Thirty-six-year-old Suleiman Ahmed Osman lost 50% of his livestock to drought in the past six months. He says more are dying now due to worsening drought. 

“When we lost this number of animals there is no other source of income,” he said. “To source our daily meal because we used to get milk and meat, sometimes selling the animals to get other food, sugar and other things. Now that the animals are very emaciated, nobody can buy them, no milk because the drought has affected them to the extent that no milk can come from the animal.” 


The International Federation of Red Cross and Red Crescent Societies (IFRC) says Kenya received insufficient rainfall during the October to December 2020 and March to May 2021 rainy seasons, leading to the current drought situation. 


The IFRC report said that arid and semi-arid areas received less than 50% of the average rainfall in June. The three counties in northeastern Kenya received less than 25% of average rainfall. 


Abdullahi Musa has been buying animal feed and water for four months now for his more than 100 cattle in Garissa, along the Kenya and Somalia border. 

“There are two sets of livestock herders,” he said. “There are those who the drought in Kenya has affected them there are those who crossed to Somalia to get pasture but came back due to lack of water. I am among the people who are not so affected. I have lost some animals but most of them are alive. But 90% of animal herders have lost their livestock. They got nothing.” 


The International Rescue Committee says 2.1 million people in Kenya are now food insecure. 

The head of the organization in Kenya, Mohamed El Montassir Hussein, says he is concerned about the growing humanitarian situation in some 20 out of 47 counties.

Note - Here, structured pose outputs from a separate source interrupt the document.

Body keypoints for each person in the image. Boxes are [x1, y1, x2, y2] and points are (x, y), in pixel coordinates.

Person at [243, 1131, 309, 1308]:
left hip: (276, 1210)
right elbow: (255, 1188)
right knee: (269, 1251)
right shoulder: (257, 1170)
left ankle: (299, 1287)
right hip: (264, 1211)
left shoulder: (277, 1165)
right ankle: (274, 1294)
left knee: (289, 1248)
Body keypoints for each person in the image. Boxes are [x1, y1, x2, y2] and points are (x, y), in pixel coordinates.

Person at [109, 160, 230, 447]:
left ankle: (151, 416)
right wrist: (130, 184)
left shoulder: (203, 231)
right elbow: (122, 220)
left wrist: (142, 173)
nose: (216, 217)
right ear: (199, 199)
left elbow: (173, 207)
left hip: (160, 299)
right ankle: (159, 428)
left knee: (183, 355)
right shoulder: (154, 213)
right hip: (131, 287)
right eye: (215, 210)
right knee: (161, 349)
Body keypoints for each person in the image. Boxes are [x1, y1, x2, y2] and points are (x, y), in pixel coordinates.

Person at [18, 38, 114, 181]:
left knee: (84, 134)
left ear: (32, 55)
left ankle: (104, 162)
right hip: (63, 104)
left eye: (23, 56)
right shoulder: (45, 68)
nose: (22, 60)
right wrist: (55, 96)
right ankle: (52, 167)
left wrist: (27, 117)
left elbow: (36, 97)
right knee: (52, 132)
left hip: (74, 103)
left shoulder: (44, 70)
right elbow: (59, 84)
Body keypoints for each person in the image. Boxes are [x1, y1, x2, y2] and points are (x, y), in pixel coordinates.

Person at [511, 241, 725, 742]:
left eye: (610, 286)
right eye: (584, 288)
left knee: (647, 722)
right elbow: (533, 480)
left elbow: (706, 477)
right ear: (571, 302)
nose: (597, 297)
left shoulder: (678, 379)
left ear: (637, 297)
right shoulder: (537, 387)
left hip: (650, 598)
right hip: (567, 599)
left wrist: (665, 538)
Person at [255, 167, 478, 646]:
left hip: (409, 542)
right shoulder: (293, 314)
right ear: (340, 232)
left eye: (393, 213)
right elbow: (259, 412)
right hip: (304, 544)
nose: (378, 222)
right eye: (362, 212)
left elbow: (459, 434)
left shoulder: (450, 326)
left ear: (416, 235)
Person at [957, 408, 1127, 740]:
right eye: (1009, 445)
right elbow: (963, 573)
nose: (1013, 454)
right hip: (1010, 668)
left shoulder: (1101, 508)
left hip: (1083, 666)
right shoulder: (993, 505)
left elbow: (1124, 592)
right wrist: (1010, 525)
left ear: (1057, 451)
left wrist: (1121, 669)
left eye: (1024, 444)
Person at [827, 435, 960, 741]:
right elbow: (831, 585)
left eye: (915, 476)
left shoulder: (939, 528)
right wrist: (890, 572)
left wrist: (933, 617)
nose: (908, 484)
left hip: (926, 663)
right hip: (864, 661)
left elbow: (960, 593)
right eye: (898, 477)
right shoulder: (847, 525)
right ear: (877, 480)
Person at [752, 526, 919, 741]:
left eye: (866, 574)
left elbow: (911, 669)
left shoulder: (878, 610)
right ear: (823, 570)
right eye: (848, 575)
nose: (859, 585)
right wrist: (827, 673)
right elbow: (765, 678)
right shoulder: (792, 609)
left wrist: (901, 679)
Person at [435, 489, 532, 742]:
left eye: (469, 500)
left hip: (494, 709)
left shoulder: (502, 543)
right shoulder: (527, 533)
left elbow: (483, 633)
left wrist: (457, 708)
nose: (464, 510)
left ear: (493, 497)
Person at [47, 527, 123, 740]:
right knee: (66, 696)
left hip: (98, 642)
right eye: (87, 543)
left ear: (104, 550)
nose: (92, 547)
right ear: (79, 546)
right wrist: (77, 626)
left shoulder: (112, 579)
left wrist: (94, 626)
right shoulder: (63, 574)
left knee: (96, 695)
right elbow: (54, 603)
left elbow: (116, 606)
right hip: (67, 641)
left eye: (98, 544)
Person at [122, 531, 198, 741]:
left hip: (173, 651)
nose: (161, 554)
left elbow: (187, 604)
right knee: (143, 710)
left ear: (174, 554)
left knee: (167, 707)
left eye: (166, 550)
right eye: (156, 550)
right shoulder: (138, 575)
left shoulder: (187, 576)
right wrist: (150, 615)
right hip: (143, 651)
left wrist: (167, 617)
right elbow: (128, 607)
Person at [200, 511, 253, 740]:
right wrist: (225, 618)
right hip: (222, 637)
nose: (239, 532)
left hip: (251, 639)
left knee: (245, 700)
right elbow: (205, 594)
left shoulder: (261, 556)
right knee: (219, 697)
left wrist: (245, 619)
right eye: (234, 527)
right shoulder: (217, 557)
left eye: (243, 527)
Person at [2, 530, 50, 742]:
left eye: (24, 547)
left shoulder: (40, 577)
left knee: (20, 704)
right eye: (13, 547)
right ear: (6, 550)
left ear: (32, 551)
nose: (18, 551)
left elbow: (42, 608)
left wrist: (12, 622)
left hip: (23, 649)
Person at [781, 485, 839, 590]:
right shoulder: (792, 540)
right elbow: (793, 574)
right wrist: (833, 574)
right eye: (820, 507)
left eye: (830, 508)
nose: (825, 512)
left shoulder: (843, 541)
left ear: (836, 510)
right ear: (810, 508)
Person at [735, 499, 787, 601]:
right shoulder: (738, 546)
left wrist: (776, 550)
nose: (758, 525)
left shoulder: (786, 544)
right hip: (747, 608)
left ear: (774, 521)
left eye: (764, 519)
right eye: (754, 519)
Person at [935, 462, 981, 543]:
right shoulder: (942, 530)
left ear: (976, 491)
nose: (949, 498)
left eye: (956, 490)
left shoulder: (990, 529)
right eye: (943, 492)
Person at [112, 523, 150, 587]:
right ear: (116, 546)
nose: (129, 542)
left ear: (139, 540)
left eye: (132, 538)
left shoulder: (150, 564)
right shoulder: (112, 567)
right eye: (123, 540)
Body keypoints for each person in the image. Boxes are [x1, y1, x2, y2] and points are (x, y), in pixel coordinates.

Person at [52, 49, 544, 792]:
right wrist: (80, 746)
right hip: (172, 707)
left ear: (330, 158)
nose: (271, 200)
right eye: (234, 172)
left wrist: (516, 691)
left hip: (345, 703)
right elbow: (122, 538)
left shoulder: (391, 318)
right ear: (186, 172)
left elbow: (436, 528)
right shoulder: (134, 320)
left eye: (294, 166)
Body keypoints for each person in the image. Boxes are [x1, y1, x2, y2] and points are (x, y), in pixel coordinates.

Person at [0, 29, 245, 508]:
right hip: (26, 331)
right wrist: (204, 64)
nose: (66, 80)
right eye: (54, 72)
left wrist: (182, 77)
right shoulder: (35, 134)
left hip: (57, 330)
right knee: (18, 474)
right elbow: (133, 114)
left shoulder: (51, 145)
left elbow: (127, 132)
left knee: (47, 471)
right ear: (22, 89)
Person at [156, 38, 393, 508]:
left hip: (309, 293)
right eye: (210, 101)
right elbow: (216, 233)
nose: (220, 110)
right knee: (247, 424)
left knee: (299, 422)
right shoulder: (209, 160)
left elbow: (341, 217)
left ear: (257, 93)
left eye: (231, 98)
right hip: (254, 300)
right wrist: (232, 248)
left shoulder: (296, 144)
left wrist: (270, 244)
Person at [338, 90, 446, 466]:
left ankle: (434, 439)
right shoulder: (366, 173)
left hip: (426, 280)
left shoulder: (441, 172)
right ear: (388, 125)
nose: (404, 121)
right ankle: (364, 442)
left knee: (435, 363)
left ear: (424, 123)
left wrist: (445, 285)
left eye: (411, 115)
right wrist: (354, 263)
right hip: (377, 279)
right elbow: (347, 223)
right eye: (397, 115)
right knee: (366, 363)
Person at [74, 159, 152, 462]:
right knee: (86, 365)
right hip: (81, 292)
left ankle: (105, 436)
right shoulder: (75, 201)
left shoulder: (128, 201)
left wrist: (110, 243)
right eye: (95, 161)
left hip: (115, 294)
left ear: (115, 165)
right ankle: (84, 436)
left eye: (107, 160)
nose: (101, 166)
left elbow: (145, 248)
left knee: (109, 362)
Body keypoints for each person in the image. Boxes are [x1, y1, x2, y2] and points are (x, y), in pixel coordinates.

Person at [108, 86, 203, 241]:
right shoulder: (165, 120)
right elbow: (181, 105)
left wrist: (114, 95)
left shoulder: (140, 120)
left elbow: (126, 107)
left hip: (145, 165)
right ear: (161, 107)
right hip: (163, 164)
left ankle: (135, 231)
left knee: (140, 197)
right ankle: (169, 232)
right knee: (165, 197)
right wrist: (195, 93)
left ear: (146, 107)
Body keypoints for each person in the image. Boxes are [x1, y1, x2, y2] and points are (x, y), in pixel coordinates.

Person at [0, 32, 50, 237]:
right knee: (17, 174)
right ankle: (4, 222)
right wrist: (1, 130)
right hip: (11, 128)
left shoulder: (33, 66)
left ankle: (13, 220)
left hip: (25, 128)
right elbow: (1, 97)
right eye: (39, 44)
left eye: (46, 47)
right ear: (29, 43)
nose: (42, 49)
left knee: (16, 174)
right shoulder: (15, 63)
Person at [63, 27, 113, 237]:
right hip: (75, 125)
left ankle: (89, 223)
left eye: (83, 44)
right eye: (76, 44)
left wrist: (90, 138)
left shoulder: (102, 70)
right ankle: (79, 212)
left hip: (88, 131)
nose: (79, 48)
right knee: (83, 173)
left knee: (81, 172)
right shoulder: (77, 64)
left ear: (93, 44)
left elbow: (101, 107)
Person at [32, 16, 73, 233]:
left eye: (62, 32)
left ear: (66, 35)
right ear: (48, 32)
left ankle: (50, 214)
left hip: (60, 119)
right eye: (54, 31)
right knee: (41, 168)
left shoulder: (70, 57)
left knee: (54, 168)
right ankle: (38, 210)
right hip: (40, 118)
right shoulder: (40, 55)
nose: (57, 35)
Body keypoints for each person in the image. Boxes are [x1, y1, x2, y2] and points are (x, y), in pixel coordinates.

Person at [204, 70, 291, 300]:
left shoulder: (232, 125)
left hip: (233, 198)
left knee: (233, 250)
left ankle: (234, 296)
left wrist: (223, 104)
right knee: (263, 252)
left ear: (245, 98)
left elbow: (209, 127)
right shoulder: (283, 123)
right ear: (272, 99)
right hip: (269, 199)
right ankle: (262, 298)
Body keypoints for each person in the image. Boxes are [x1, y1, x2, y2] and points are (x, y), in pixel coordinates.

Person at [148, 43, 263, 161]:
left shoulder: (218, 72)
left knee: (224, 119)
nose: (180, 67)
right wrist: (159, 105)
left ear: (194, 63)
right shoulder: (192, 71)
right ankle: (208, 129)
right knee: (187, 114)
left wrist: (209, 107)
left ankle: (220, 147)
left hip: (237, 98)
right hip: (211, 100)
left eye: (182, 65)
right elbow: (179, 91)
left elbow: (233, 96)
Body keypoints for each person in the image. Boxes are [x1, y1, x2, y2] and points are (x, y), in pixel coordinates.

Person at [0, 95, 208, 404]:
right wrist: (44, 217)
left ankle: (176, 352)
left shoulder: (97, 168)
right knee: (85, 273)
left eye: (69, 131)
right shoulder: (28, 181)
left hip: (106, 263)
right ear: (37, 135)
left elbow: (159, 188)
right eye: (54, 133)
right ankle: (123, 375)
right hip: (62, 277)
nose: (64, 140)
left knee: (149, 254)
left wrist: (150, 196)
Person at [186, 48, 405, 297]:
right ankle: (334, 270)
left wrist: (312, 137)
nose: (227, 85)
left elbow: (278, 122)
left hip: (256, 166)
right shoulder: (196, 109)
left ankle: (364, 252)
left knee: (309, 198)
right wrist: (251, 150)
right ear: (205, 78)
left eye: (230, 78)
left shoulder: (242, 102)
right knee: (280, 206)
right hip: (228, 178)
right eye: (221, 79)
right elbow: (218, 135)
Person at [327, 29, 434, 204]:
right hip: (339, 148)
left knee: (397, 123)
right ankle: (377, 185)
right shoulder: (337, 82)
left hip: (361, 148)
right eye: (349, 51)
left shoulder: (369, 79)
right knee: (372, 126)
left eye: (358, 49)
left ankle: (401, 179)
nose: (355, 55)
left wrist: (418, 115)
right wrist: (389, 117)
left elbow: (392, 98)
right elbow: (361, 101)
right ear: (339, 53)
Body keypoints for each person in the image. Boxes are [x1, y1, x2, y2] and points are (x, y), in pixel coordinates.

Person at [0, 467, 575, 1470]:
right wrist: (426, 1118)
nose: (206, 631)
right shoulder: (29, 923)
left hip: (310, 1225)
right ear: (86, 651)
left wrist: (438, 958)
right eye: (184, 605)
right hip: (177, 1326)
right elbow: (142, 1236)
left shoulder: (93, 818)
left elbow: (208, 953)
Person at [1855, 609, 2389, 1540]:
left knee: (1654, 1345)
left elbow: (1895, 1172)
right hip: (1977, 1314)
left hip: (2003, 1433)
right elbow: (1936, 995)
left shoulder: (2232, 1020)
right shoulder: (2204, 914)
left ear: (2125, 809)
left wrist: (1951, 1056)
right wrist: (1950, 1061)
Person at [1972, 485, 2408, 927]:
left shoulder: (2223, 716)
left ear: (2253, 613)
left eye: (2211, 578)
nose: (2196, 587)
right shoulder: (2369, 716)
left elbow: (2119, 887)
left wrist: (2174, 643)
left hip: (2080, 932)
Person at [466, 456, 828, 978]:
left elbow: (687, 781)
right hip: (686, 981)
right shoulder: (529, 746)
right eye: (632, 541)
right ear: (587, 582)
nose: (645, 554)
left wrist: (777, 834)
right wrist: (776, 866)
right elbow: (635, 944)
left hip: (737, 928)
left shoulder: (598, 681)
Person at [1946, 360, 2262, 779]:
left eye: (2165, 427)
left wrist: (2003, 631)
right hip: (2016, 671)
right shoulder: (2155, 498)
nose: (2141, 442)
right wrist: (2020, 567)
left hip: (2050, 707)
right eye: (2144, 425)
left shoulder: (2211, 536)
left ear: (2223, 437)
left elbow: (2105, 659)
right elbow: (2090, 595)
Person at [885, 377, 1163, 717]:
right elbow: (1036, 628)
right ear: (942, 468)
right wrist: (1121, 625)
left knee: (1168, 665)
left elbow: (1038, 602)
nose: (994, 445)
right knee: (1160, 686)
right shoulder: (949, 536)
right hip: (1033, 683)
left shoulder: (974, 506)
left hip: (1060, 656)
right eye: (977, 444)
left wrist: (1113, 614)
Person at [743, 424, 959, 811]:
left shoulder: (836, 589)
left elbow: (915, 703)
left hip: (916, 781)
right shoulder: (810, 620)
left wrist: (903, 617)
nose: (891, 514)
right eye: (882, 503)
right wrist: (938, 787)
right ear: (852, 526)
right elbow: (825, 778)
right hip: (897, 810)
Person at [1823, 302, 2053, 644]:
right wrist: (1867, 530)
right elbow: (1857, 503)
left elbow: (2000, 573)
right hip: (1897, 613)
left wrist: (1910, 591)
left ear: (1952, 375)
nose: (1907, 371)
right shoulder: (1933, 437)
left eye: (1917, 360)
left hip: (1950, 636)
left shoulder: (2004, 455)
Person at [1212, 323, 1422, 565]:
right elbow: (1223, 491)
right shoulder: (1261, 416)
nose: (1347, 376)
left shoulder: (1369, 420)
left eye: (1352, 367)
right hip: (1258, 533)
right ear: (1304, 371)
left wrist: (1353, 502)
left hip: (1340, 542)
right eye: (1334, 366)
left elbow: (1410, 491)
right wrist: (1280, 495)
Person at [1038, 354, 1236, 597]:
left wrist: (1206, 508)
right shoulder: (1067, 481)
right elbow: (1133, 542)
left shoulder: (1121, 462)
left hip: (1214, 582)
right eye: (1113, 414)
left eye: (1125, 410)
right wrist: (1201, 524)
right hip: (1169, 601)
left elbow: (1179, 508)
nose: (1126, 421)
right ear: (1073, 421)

“Our concern overall is the protracted drought situation and protracted aspect of drought in Kenya that’s been over the years coming again and again and also concern is extended to the growing humanitarian needs as people move out of their homes searching for places closer to water sources,” he said.

The IRC says climate change is the main driver of the region’s recurring drought and locust outbreaks. 


Kenya’s National Drought Management Authority predicts the food insecurity situation will persist until the end of the year. 


The drought management authority says people’s fortunes may change if the affected areas get rain in the next three months.